Time in port

The ship’s time in port of a given vessel on a given call is an important concern in an efficient ship operation for shipping lines. The shorter it is, the better it is economically. Port time (or a ship’s time in port or ship turnaround time) is the time duration between a ship’s arrival at the entrance buoy and ship’s departure from the same buoy. It can be categorized as the following times:

  • Waiting Time: The period the ship waits for berth availability.
  • Manoeuvring Time: periods of manoeuvring in port either to reach anchorage or to reach berth or too leave the port.
  • Berthing Time: Actual time at berth. Berthing time normally consists of two parts: productive time and idle times (preparation time and arrangement time). The preparation time is the time before starting cargo handling after the ship is berthed, while the arrangement time is the time after finishing cargo handling until the ship is un-berthed. To increase the productivity at the berth, these non-production times must be minimised.
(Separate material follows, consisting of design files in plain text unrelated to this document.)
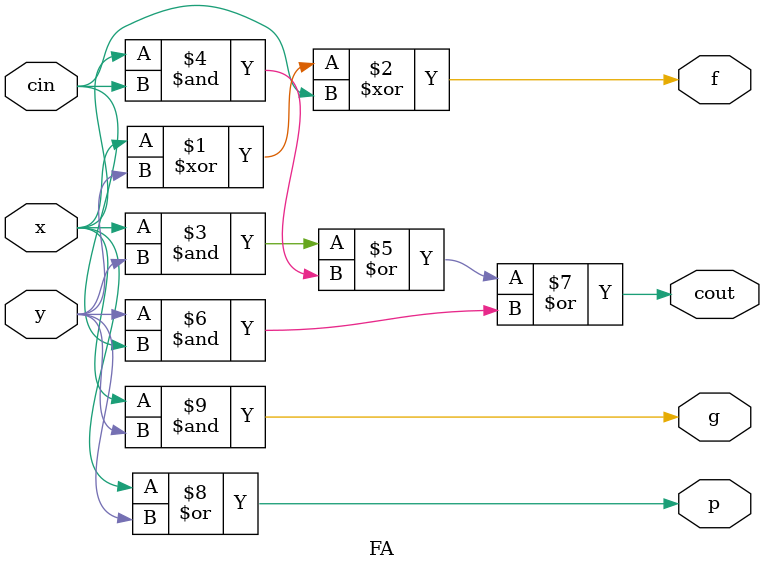
<source format=v>
`timescale 1ns / 1ps


module FA(
    input x, y, cin,
    output f, cout, p, g
    );
    assign f = x ^ y ^ cin;
    assign cout = (x & y) | (x & cin) | (y & cin);
    assign p = x | y;
    assign g = x & y;
endmodule

</source>
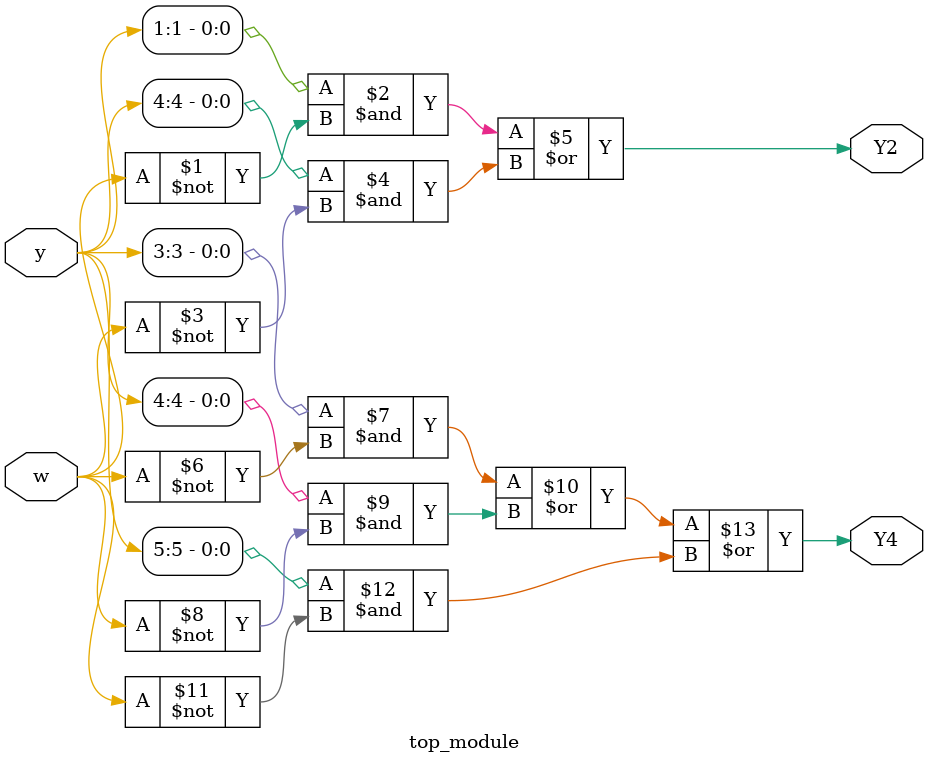
<source format=sv>
module top_module (
    input [6:1] y,
    input w,
    output Y2,
    output Y4
);

// Deriving the logic equations for Y2 and Y4 by inspection:

// Y2 (next state for y[2])
// From the state diagram, y[2] is 1 in state B and D
// y[2] becomes 1 when y[1] is 1 (state B) or y[4] is 1 (state D), and w is 0
assign Y2 = (y[1] & ~w) | (y[4] & ~w);

// Y4 (next state for y[4])
// From the state diagram, y[4] is 1 in state C, D, and E
// y[4] becomes 1 when y[3] is 1 (state C), y[4] is 1 (state D), or y[5] is 1 (state E), and w is 0
assign Y4 = (y[3] & ~w) | (y[4] & ~w) | (y[5] & ~w);

endmodule

</source>
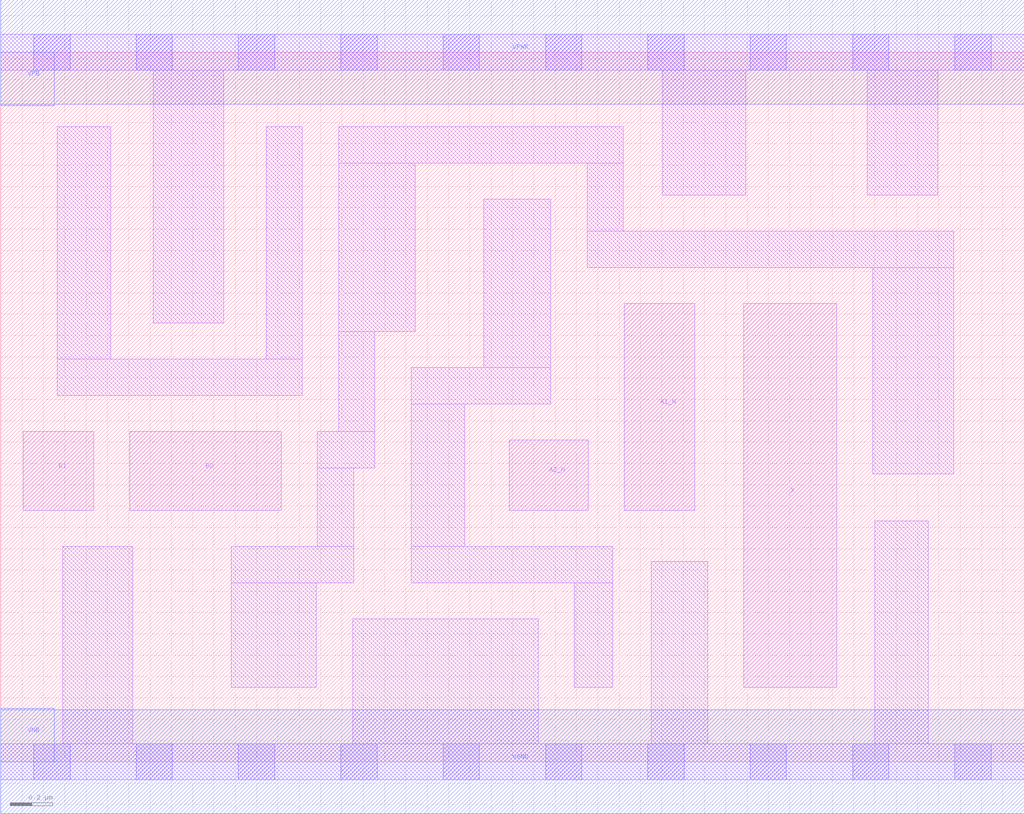
<source format=lef>
# Copyright 2020 The SkyWater PDK Authors
#
# Licensed under the Apache License, Version 2.0 (the "License");
# you may not use this file except in compliance with the License.
# You may obtain a copy of the License at
#
#     https://www.apache.org/licenses/LICENSE-2.0
#
# Unless required by applicable law or agreed to in writing, software
# distributed under the License is distributed on an "AS IS" BASIS,
# WITHOUT WARRANTIES OR CONDITIONS OF ANY KIND, either express or implied.
# See the License for the specific language governing permissions and
# limitations under the License.
#
# SPDX-License-Identifier: Apache-2.0

VERSION 5.5 ;
NAMESCASESENSITIVE ON ;
BUSBITCHARS "[]" ;
DIVIDERCHAR "/" ;
MACRO sky130_fd_sc_ms__a2bb2o_2
  CLASS CORE ;
  SOURCE USER ;
  ORIGIN  0.000000  0.000000 ;
  SIZE  4.800000 BY  3.330000 ;
  SYMMETRY X Y ;
  SITE unit ;
  PIN A1_N
    ANTENNAGATEAREA  0.233000 ;
    DIRECTION INPUT ;
    USE SIGNAL ;
    PORT
      LAYER li1 ;
        RECT 2.925000 1.180000 3.255000 2.150000 ;
    END
  END A1_N
  PIN A2_N
    ANTENNAGATEAREA  0.233000 ;
    DIRECTION INPUT ;
    USE SIGNAL ;
    PORT
      LAYER li1 ;
        RECT 2.385000 1.180000 2.755000 1.510000 ;
    END
  END A2_N
  PIN B1
    ANTENNAGATEAREA  0.261000 ;
    DIRECTION INPUT ;
    USE SIGNAL ;
    PORT
      LAYER li1 ;
        RECT 0.105000 1.180000 0.435000 1.550000 ;
    END
  END B1
  PIN B2
    ANTENNAGATEAREA  0.261000 ;
    DIRECTION INPUT ;
    USE SIGNAL ;
    PORT
      LAYER li1 ;
        RECT 0.605000 1.180000 1.315000 1.550000 ;
    END
  END B2
  PIN X
    ANTENNADIFFAREA  0.543200 ;
    DIRECTION OUTPUT ;
    USE SIGNAL ;
    PORT
      LAYER li1 ;
        RECT 3.485000 0.350000 3.920000 2.150000 ;
    END
  END X
  PIN VGND
    DIRECTION INOUT ;
    USE GROUND ;
    PORT
      LAYER met1 ;
        RECT 0.000000 -0.245000 4.800000 0.245000 ;
    END
  END VGND
  PIN VNB
    DIRECTION INOUT ;
    USE GROUND ;
    PORT
    END
  END VNB
  PIN VPB
    DIRECTION INOUT ;
    USE POWER ;
    PORT
    END
  END VPB
  PIN VNB
    DIRECTION INOUT ;
    USE GROUND ;
    PORT
      LAYER met1 ;
        RECT 0.000000 0.000000 0.250000 0.250000 ;
    END
  END VNB
  PIN VPB
    DIRECTION INOUT ;
    USE POWER ;
    PORT
      LAYER met1 ;
        RECT 0.000000 3.080000 0.250000 3.330000 ;
    END
  END VPB
  PIN VPWR
    DIRECTION INOUT ;
    USE POWER ;
    PORT
      LAYER met1 ;
        RECT 0.000000 3.085000 4.800000 3.575000 ;
    END
  END VPWR
  OBS
    LAYER li1 ;
      RECT 0.000000 -0.085000 4.800000 0.085000 ;
      RECT 0.000000  3.245000 4.800000 3.415000 ;
      RECT 0.265000  1.720000 1.415000 1.890000 ;
      RECT 0.265000  1.890000 0.515000 2.980000 ;
      RECT 0.290000  0.085000 0.620000 1.010000 ;
      RECT 0.715000  2.060000 1.045000 3.245000 ;
      RECT 1.080000  0.350000 1.480000 0.840000 ;
      RECT 1.080000  0.840000 1.655000 1.010000 ;
      RECT 1.245000  1.890000 1.415000 2.980000 ;
      RECT 1.485000  1.010000 1.655000 1.380000 ;
      RECT 1.485000  1.380000 1.755000 1.550000 ;
      RECT 1.585000  1.550000 1.755000 2.020000 ;
      RECT 1.585000  2.020000 1.945000 2.810000 ;
      RECT 1.585000  2.810000 2.920000 2.980000 ;
      RECT 1.650000  0.085000 2.520000 0.670000 ;
      RECT 1.925000  0.840000 2.870000 1.010000 ;
      RECT 1.925000  1.010000 2.175000 1.680000 ;
      RECT 1.925000  1.680000 2.580000 1.850000 ;
      RECT 2.265000  1.850000 2.580000 2.640000 ;
      RECT 2.690000  0.350000 2.870000 0.840000 ;
      RECT 2.750000  2.320000 4.470000 2.490000 ;
      RECT 2.750000  2.490000 2.920000 2.810000 ;
      RECT 3.050000  0.085000 3.315000 0.940000 ;
      RECT 3.105000  2.660000 3.495000 3.245000 ;
      RECT 4.065000  2.660000 4.395000 3.245000 ;
      RECT 4.090000  1.350000 4.470000 2.320000 ;
      RECT 4.100000  0.085000 4.350000 1.130000 ;
    LAYER mcon ;
      RECT 0.155000 -0.085000 0.325000 0.085000 ;
      RECT 0.155000  3.245000 0.325000 3.415000 ;
      RECT 0.635000 -0.085000 0.805000 0.085000 ;
      RECT 0.635000  3.245000 0.805000 3.415000 ;
      RECT 1.115000 -0.085000 1.285000 0.085000 ;
      RECT 1.115000  3.245000 1.285000 3.415000 ;
      RECT 1.595000 -0.085000 1.765000 0.085000 ;
      RECT 1.595000  3.245000 1.765000 3.415000 ;
      RECT 2.075000 -0.085000 2.245000 0.085000 ;
      RECT 2.075000  3.245000 2.245000 3.415000 ;
      RECT 2.555000 -0.085000 2.725000 0.085000 ;
      RECT 2.555000  3.245000 2.725000 3.415000 ;
      RECT 3.035000 -0.085000 3.205000 0.085000 ;
      RECT 3.035000  3.245000 3.205000 3.415000 ;
      RECT 3.515000 -0.085000 3.685000 0.085000 ;
      RECT 3.515000  3.245000 3.685000 3.415000 ;
      RECT 3.995000 -0.085000 4.165000 0.085000 ;
      RECT 3.995000  3.245000 4.165000 3.415000 ;
      RECT 4.475000 -0.085000 4.645000 0.085000 ;
      RECT 4.475000  3.245000 4.645000 3.415000 ;
  END
END sky130_fd_sc_ms__a2bb2o_2
END LIBRARY

</source>
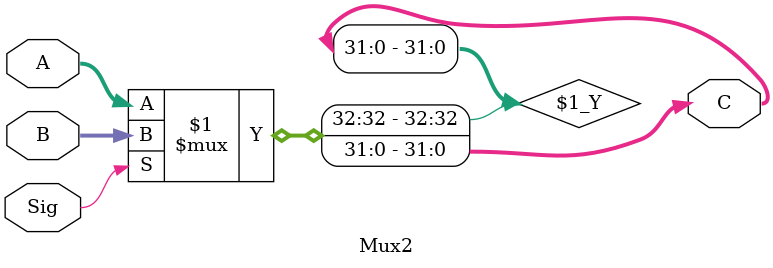
<source format=sv>
`timescale 1ns / 1ps
/*
    
*/
module Mux2(
        input logic [32: 0] A, B,
        input logic Sig,
        output logic [31: 0] C
    );
    
    assign C = (Sig) ? (B) : (A);
    
endmodule
</source>
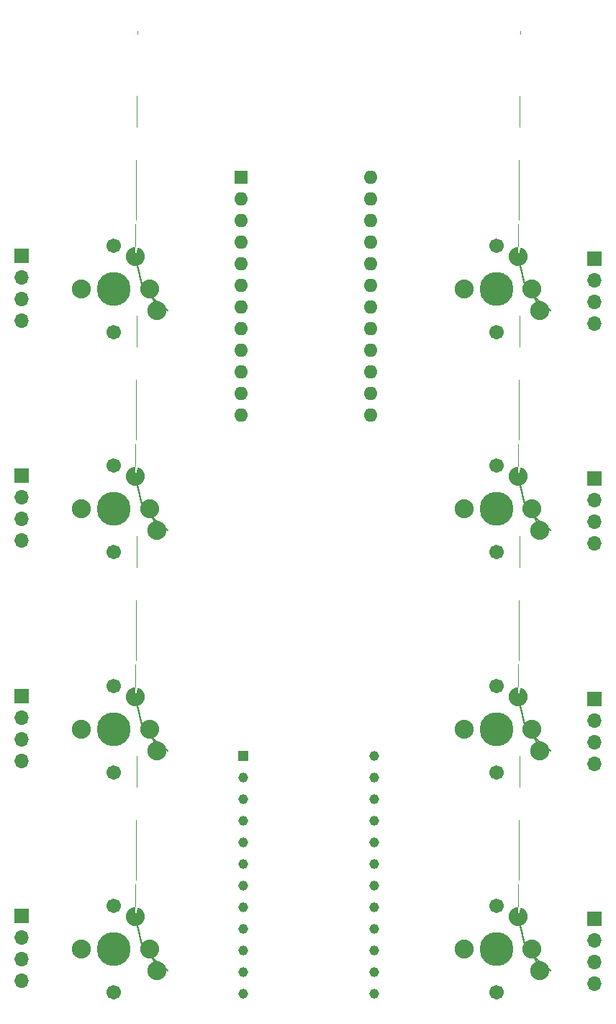
<source format=gbs>
G04 #@! TF.GenerationSoftware,KiCad,Pcbnew,7.0.2*
G04 #@! TF.CreationDate,2023-10-25T06:33:52-04:00*
G04 #@! TF.ProjectId,MacroPad Base,4d616372-6f50-4616-9420-426173652e6b,rev?*
G04 #@! TF.SameCoordinates,Original*
G04 #@! TF.FileFunction,Soldermask,Bot*
G04 #@! TF.FilePolarity,Negative*
%FSLAX46Y46*%
G04 Gerber Fmt 4.6, Leading zero omitted, Abs format (unit mm)*
G04 Created by KiCad (PCBNEW 7.0.2) date 2023-10-25 06:33:52*
%MOMM*%
%LPD*%
G01*
G04 APERTURE LIST*
G04 Aperture macros list*
%AMFreePoly0*
4,1,42,0.305846,1.074936,0.498157,1.000434,0.673504,0.891864,0.825916,0.752922,0.950203,0.588341,1.017866,0.452453,2.579378,1.070874,2.641060,1.074761,2.693245,1.041650,2.716002,0.984188,2.700638,0.924325,2.653021,0.884926,1.082219,0.262826,1.098571,0.205358,1.117600,0.000000,1.098571,-0.205358,1.042131,-0.403724,0.950203,-0.588341,0.825916,-0.752922,0.673504,-0.891864,
0.498157,-1.000434,0.305846,-1.074936,0.103119,-1.112833,-0.103119,-1.112833,-0.305846,-1.074936,-0.498157,-1.000434,-0.673504,-0.891864,-0.825916,-0.752922,-0.950203,-0.588341,-1.042131,-0.403724,-1.098571,-0.205358,-1.117600,0.000000,-1.098571,0.205358,-1.042131,0.403724,-0.950203,0.588341,-0.825916,0.752922,-0.673504,0.891864,-0.498157,1.000434,-0.305846,1.074936,-0.103119,1.112833,
0.103119,1.112833,0.305846,1.074936,0.305846,1.074936,$1*%
%AMFreePoly1*
4,1,50,0.305846,1.074936,0.498157,1.000434,0.673504,0.891864,0.825916,0.752922,0.950203,0.588341,1.042131,0.403724,1.098571,0.205358,1.117600,0.000000,1.098571,-0.205358,1.042131,-0.403724,0.950203,-0.588341,0.825916,-0.752922,0.673504,-0.891864,0.498157,-1.000434,0.354352,-1.056144,1.029360,-3.956856,3.897994,-6.259313,3.931880,-6.311000,3.928913,-6.372732,3.890227,-6.420930,
3.830599,-6.437185,3.772805,-6.415287,0.877205,-4.091187,0.876130,-4.089547,0.874325,-4.088785,0.859283,-4.063850,0.843320,-4.039500,0.843414,-4.037542,0.842402,-4.035865,0.159736,-1.102249,0.103119,-1.112833,-0.103119,-1.112833,-0.305846,-1.074936,-0.498157,-1.000434,-0.673504,-0.891864,-0.825916,-0.752922,-0.950203,-0.588341,-1.042131,-0.403724,-1.098571,-0.205358,-1.117600,0.000000,
-1.098571,0.205358,-1.042131,0.403724,-0.950203,0.588341,-0.825916,0.752922,-0.673504,0.891864,-0.498157,1.000434,-0.305846,1.074936,-0.103119,1.112833,0.103119,1.112833,0.305846,1.074936,0.305846,1.074936,$1*%
G04 Aperture macros list end*
%ADD10C,1.701800*%
%ADD11C,3.987800*%
%ADD12FreePoly0,270.000000*%
%ADD13C,2.235200*%
%ADD14FreePoly1,270.000000*%
%ADD15R,1.700000X1.700000*%
%ADD16O,1.700000X1.700000*%
%ADD17R,1.160000X1.160000*%
%ADD18C,1.160000*%
%ADD19R,1.600000X1.600000*%
%ADD20O,1.600000X1.600000*%
G04 APERTURE END LIST*
D10*
X100888000Y-84132000D03*
D11*
X100888000Y-89212000D03*
D10*
X100888000Y-94292000D03*
D12*
X105091700Y-89212000D03*
D13*
X105968000Y-91752000D03*
D14*
X103428000Y-85402000D03*
D13*
X97090700Y-89212000D03*
D15*
X112378000Y-111483000D03*
D16*
X112378000Y-114023000D03*
X112378000Y-116563000D03*
X112378000Y-119103000D03*
D15*
X45058000Y-111147000D03*
D16*
X45058000Y-113687000D03*
X45058000Y-116227000D03*
X45058000Y-118767000D03*
D10*
X55888000Y-58282000D03*
D11*
X55888000Y-63362000D03*
D10*
X55888000Y-68442000D03*
D12*
X60091700Y-63362000D03*
D13*
X60968000Y-65902000D03*
D14*
X58428000Y-59552000D03*
D13*
X52090700Y-63362000D03*
D15*
X112378000Y-59783000D03*
D16*
X112378000Y-62323000D03*
X112378000Y-64863000D03*
X112378000Y-67403000D03*
D10*
X100888000Y-32432000D03*
D11*
X100888000Y-37512000D03*
D10*
X100888000Y-42592000D03*
D12*
X105091700Y-37512000D03*
D13*
X105968000Y-40052000D03*
D14*
X103428000Y-33702000D03*
D13*
X97090700Y-37512000D03*
D15*
X45058000Y-33597000D03*
D16*
X45058000Y-36137000D03*
X45058000Y-38677000D03*
X45058000Y-41217000D03*
D10*
X55888000Y-109982000D03*
D11*
X55888000Y-115062000D03*
D10*
X55888000Y-120142000D03*
D12*
X60091700Y-115062000D03*
D13*
X60968000Y-117602000D03*
D14*
X58428000Y-111252000D03*
D13*
X52090700Y-115062000D03*
D17*
X71109000Y-92398000D03*
D18*
X71109000Y-94938000D03*
X71109000Y-97478000D03*
X71109000Y-100018000D03*
X71109000Y-102558000D03*
X71109000Y-105098000D03*
X71109000Y-107638000D03*
X71109000Y-110178000D03*
X71109000Y-112718000D03*
X71109000Y-115258000D03*
X71109000Y-117798000D03*
X71109000Y-120338000D03*
X86529000Y-120338000D03*
X86529000Y-117798000D03*
X86529000Y-115258000D03*
X86529000Y-112718000D03*
X86529000Y-110178000D03*
X86529000Y-107638000D03*
X86529000Y-105098000D03*
X86529000Y-102558000D03*
X86529000Y-100018000D03*
X86529000Y-97478000D03*
X86529000Y-94938000D03*
X86529000Y-92398000D03*
D10*
X100888000Y-58282000D03*
D11*
X100888000Y-63362000D03*
D10*
X100888000Y-68442000D03*
D12*
X105091700Y-63362000D03*
D13*
X105968000Y-65902000D03*
D14*
X103428000Y-59552000D03*
D13*
X97090700Y-63362000D03*
D15*
X45058000Y-85297000D03*
D16*
X45058000Y-87837000D03*
X45058000Y-90377000D03*
X45058000Y-92917000D03*
D15*
X112378000Y-85633000D03*
D16*
X112378000Y-88173000D03*
X112378000Y-90713000D03*
X112378000Y-93253000D03*
D15*
X112378000Y-33933000D03*
D16*
X112378000Y-36473000D03*
X112378000Y-39013000D03*
X112378000Y-41553000D03*
D19*
X70812000Y-24387000D03*
D20*
X70812000Y-26927000D03*
X70812000Y-29467000D03*
X70812000Y-32007000D03*
X70812000Y-34547000D03*
X70812000Y-37087000D03*
X70812000Y-39627000D03*
X70812000Y-42167000D03*
X70812000Y-44707000D03*
X70812000Y-47247000D03*
X70812000Y-49787000D03*
X70812000Y-52327000D03*
X86052000Y-52327000D03*
X86052000Y-49787000D03*
X86052000Y-47247000D03*
X86052000Y-44707000D03*
X86052000Y-42167000D03*
X86052000Y-39627000D03*
X86052000Y-37087000D03*
X86052000Y-34547000D03*
X86052000Y-32007000D03*
X86052000Y-29467000D03*
X86052000Y-26927000D03*
X86052000Y-24387000D03*
D10*
X55888000Y-84132000D03*
D11*
X55888000Y-89212000D03*
D10*
X55888000Y-94292000D03*
D12*
X60091700Y-89212000D03*
D13*
X60968000Y-91752000D03*
D14*
X58428000Y-85402000D03*
D13*
X52090700Y-89212000D03*
D10*
X55888000Y-32432000D03*
D11*
X55888000Y-37512000D03*
D10*
X55888000Y-42592000D03*
D12*
X60091700Y-37512000D03*
D13*
X60968000Y-40052000D03*
D14*
X58428000Y-33702000D03*
D13*
X52090700Y-37512000D03*
D10*
X100888000Y-109982000D03*
D11*
X100888000Y-115062000D03*
D10*
X100888000Y-120142000D03*
D12*
X105091700Y-115062000D03*
D13*
X105968000Y-117602000D03*
D14*
X103428000Y-111252000D03*
D13*
X97090700Y-115062000D03*
D15*
X45058000Y-59447000D03*
D16*
X45058000Y-61987000D03*
X45058000Y-64527000D03*
X45058000Y-67067000D03*
M02*

</source>
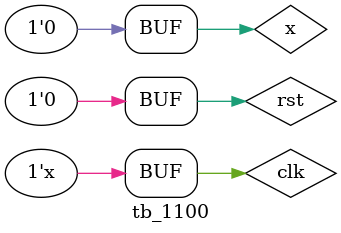
<source format=v>
`timescale 1ns/100ps
module tb_1100;
  reg clk,rst,x;
  wire z;
  
  sequence_1100 uut(clk,rst,x,z);
  always #5 clk= ~clk;
  initial begin
    clk=1; rst=1;x=0; #10;
    rst=0;
    
    //01100110010
    x=0; #10;
    x=1; #10;
    x=1; #10;
    x=0; #10;
    x=0; #10;
    x=1; #10;
    x=1; #10;
    x=0; #10;
    x=0; #10;
    x=1; #10;
    x=0; #10;
    
  end
endmodule 
    
    

</source>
Further, to make productive time more efficient, there should be no stoppage time that is related to breakdown, maintenance, etc.
  • Productive Time: Actual time from start of cargo handling operation to end of cargo handling operation.
  • Idle Time: Times in berth where there is no cargo handling operations.

A reduction of any of “these times” will improve the overall productivity of the ship in port. Among these times, in particular ‘waiting time’ and ‘berthing time’ must be emphasized since they are crucial criteria in ports facing latent or acute port congestion (MariEMS 2017).